TASK:
Answer from the forum posts about D below:
1. What kind of container does the text say is impossible to write in D right now?
2. What does the text say Rust really nailed?
3. What does the last post thank Timon Gehr for providing?

TEXT SEGMENT:
----
I especially noticed this post: https://forum.dlang.org/post/kkmlkebnsbembkispcya@forum.dlang.org

Apparently, we are getting named argument soon. I have no opinion whether this is good or bad, I haven't even read he proposal. But I don't need to to know this is pretty bad for D, even if the proposal is really good.

I'd like to remind everybody of a simple fact: it is impossible to write a high quality generic container in D, right now. This is because there is no way to explain to the compiler that a const Vector!T is the same as a const Vector!(const T).

There is no syntactic sugar, no optimization, no static analysis, no nothing that can compensate for this, just like it doesn't matter how comfortable the seat are on a car which has no wheels.

On the other hand, this will yet again break many tools, setting the ecosystem back once again. This same pattern has been repeating for at least a decade by now.

this thread and the previous as well has a strong "conoisseur" bias.
You finally ends up with testimonials from experts but in the end you still dont really know why mr rookie gave D up.

May 24, 2022

On Tuesday, 24 May 2022 at 02:04:34 UTC, Basile B. wrote:

>

this thread and the previous as well has a strong "conoisseur" bias.
You finally ends up with testimonials from experts but in the end you still dont really know why mr rookie gave D up.

Obviously, the story is going to change from rookie to rookie, but generally, you got to really nail something. because then you get the people who have that very specific thing in need of nailing as avid follower, and you move on the next niche.

For instance, Rust really nailed the whole ownership thing. I remember 10 years ago Andrei pointing out that Rust skipped leg day. he was right: D was better than Rust at everything but one thing: ownership. Now Rust is better at many things.

Rust's story isn't unique, it is actually very common.

D main's problem is that it is good at many things, probably more things than most, but it doesn't really nails anything.

May 23, 2022
On 5/22/2022 3:37 AM, Timon Gehr wrote:
> Maybe we can bump the priority on the bugzilla issues?

Thanks for providing bugzilla references. They are very helpful when bringing up issues on the n.g.
----
DATA SECTION:
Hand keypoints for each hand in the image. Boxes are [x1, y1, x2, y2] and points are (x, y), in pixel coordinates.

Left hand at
----
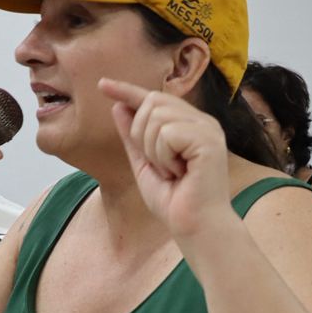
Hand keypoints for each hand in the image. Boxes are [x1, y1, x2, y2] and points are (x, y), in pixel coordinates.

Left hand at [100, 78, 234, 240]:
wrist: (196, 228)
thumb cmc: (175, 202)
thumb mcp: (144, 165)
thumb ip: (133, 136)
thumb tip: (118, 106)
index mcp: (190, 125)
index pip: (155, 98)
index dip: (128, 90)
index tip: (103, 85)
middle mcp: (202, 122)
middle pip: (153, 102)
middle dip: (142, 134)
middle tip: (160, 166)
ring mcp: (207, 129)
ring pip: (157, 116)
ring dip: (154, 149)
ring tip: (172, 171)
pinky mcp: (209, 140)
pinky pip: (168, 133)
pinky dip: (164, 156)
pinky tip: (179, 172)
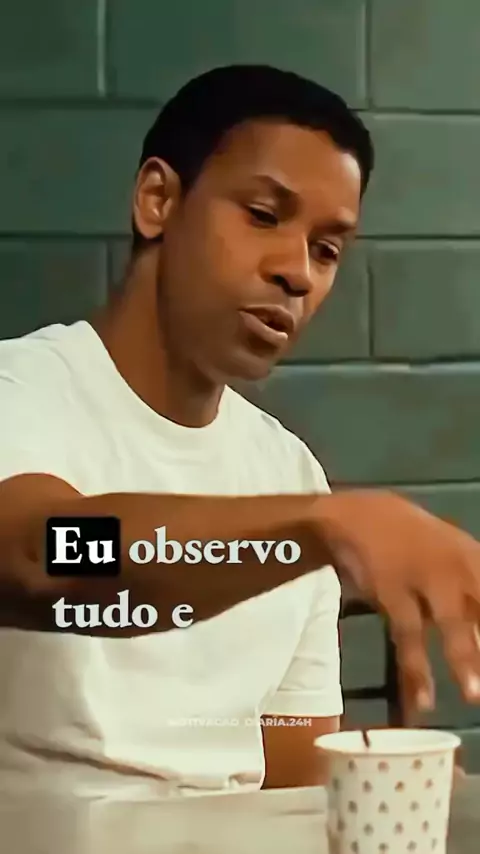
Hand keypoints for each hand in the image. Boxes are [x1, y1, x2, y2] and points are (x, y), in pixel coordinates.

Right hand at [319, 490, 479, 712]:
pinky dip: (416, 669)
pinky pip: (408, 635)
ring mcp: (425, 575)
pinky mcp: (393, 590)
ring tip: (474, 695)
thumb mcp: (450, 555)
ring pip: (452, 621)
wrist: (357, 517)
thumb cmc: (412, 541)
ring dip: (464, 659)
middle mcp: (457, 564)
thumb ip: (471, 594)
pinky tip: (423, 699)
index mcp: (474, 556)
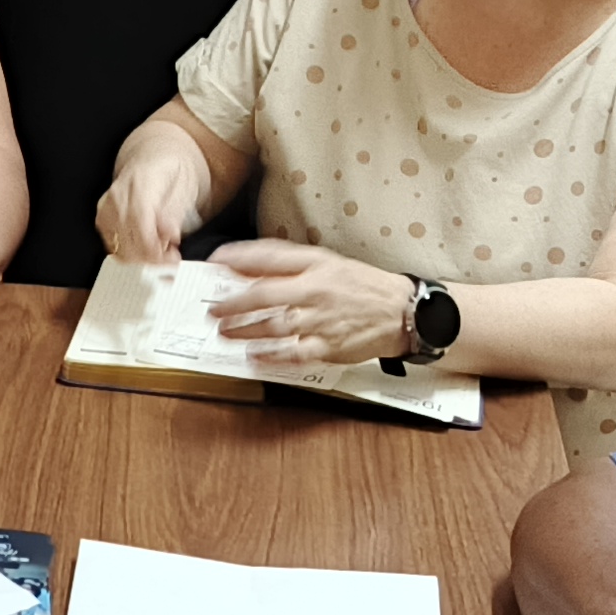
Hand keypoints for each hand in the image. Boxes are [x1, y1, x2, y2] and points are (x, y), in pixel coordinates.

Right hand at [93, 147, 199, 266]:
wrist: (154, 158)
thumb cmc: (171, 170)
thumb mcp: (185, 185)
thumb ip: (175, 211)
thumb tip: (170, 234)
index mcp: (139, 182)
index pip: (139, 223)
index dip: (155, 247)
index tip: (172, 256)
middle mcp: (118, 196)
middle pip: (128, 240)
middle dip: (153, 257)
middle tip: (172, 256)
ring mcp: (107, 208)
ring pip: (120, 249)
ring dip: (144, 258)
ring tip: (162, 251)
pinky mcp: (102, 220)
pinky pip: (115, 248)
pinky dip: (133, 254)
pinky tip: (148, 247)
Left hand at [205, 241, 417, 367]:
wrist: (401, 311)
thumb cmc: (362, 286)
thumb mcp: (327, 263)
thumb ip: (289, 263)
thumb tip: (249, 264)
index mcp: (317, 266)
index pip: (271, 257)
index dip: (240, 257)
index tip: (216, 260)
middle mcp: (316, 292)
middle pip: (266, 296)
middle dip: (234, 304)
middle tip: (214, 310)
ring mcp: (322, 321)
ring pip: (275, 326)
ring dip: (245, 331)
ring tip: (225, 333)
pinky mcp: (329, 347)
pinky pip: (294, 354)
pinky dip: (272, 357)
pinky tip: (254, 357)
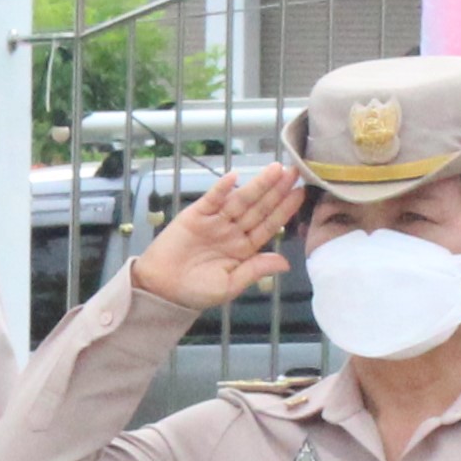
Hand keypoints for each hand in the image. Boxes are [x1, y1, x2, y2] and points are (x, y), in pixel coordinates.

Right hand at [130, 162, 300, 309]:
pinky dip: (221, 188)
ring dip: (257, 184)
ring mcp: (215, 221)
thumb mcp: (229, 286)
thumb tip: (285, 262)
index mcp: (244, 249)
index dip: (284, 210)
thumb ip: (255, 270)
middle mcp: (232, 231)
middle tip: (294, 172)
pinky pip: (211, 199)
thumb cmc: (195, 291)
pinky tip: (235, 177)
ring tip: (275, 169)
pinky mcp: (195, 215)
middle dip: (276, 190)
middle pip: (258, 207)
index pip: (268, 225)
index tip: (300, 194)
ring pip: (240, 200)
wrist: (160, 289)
----
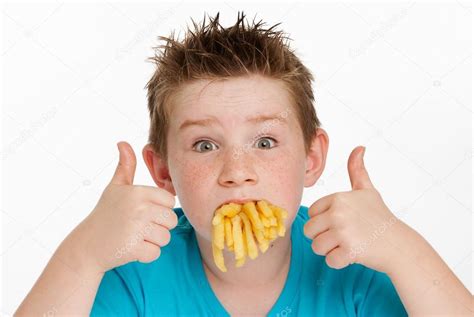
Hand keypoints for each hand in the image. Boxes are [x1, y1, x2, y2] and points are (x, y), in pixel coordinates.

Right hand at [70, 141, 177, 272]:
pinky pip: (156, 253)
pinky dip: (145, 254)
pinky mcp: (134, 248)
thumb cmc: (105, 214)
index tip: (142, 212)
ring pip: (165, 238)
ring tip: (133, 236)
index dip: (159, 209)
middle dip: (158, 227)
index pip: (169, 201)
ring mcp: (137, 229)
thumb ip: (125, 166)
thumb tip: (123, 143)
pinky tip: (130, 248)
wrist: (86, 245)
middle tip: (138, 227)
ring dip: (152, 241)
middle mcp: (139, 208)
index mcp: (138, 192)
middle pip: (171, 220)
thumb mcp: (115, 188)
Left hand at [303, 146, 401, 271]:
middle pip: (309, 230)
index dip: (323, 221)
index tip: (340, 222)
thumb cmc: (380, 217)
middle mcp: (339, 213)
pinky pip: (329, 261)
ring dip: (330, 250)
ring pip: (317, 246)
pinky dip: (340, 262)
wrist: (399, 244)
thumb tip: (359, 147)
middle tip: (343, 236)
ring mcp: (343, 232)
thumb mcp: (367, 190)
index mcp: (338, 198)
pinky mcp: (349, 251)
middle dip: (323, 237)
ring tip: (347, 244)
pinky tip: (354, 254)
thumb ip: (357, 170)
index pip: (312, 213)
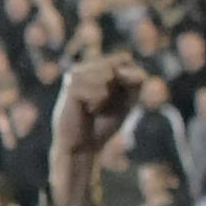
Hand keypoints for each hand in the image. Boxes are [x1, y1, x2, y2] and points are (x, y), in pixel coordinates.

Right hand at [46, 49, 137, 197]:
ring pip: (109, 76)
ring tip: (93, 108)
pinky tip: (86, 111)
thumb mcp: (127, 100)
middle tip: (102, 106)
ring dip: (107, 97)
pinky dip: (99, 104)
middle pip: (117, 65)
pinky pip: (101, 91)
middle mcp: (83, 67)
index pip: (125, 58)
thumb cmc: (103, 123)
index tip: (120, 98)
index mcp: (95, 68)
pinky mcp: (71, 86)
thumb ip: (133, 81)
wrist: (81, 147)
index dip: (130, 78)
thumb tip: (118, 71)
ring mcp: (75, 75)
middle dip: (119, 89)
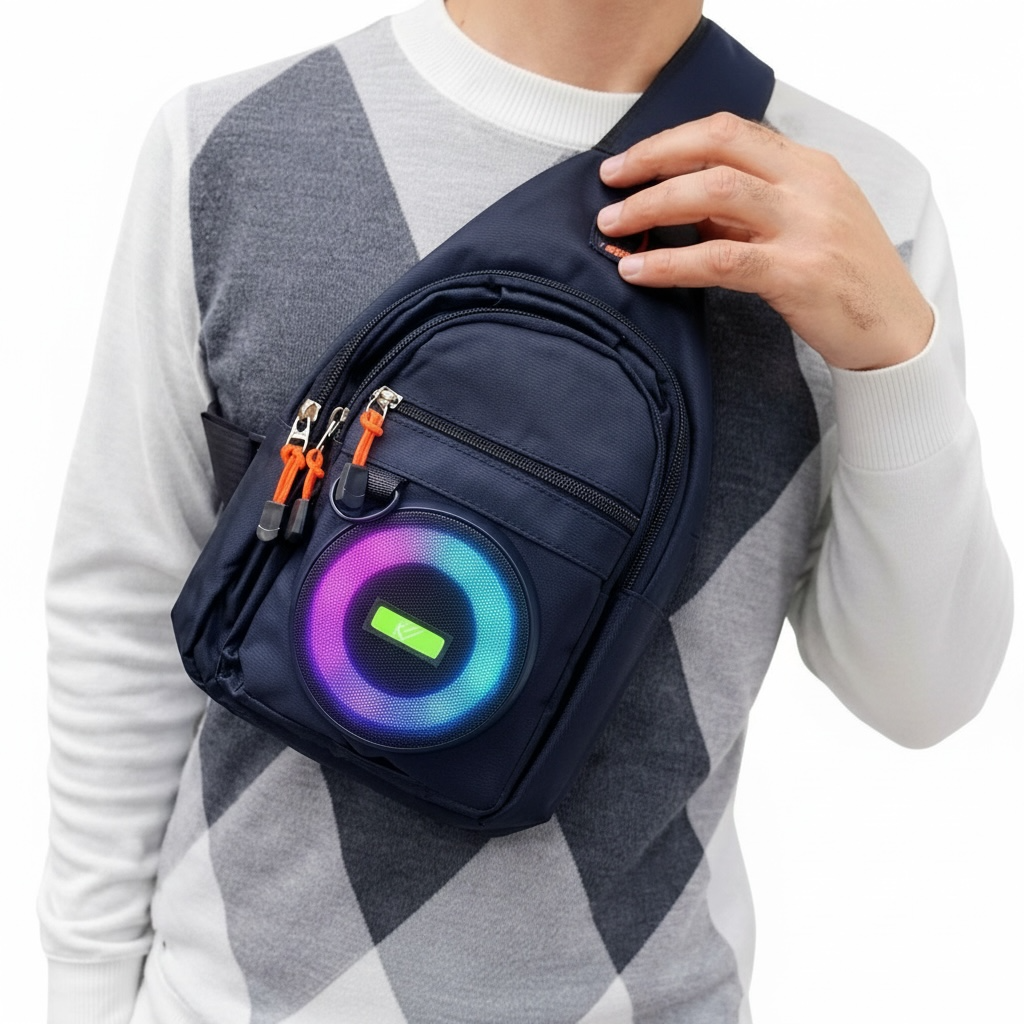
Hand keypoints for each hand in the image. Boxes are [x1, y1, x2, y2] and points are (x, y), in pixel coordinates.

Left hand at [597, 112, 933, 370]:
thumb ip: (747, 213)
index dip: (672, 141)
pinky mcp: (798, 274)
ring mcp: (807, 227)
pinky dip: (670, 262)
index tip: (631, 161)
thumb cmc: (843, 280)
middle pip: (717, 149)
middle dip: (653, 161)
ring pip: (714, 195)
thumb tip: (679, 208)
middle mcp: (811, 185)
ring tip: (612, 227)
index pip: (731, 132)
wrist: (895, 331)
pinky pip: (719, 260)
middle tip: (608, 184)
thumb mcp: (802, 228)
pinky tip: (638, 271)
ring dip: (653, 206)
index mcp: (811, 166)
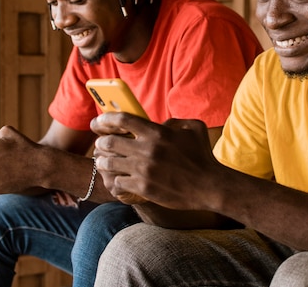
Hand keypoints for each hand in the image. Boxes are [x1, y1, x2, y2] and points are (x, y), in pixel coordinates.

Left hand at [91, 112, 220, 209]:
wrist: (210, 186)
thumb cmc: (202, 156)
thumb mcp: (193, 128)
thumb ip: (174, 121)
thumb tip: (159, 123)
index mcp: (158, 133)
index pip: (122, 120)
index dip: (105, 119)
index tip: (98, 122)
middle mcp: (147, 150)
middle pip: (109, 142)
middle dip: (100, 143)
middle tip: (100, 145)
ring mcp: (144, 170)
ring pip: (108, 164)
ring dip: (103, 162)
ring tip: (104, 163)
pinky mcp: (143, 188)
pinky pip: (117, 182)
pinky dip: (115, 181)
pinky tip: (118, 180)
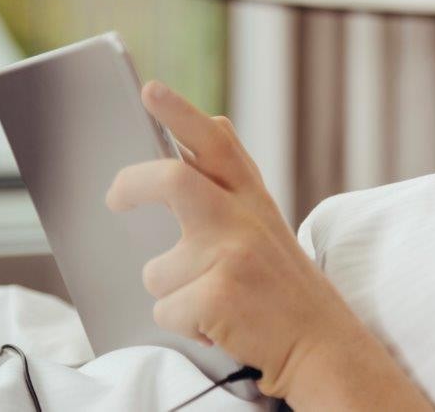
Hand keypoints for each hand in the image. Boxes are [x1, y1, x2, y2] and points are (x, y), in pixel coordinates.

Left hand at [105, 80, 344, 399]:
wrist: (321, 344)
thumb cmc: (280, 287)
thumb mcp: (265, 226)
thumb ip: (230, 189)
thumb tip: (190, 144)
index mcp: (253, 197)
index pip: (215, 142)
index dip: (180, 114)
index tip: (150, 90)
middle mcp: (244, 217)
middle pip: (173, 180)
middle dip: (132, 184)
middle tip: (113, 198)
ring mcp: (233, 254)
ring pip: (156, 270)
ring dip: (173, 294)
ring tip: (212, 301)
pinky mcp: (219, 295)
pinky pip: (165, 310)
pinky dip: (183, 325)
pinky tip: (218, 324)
----
SOLUTION TO THIS PROBLEM:
1. A high quality generic container.
2. The whole ownership thing.
3. Bugzilla references.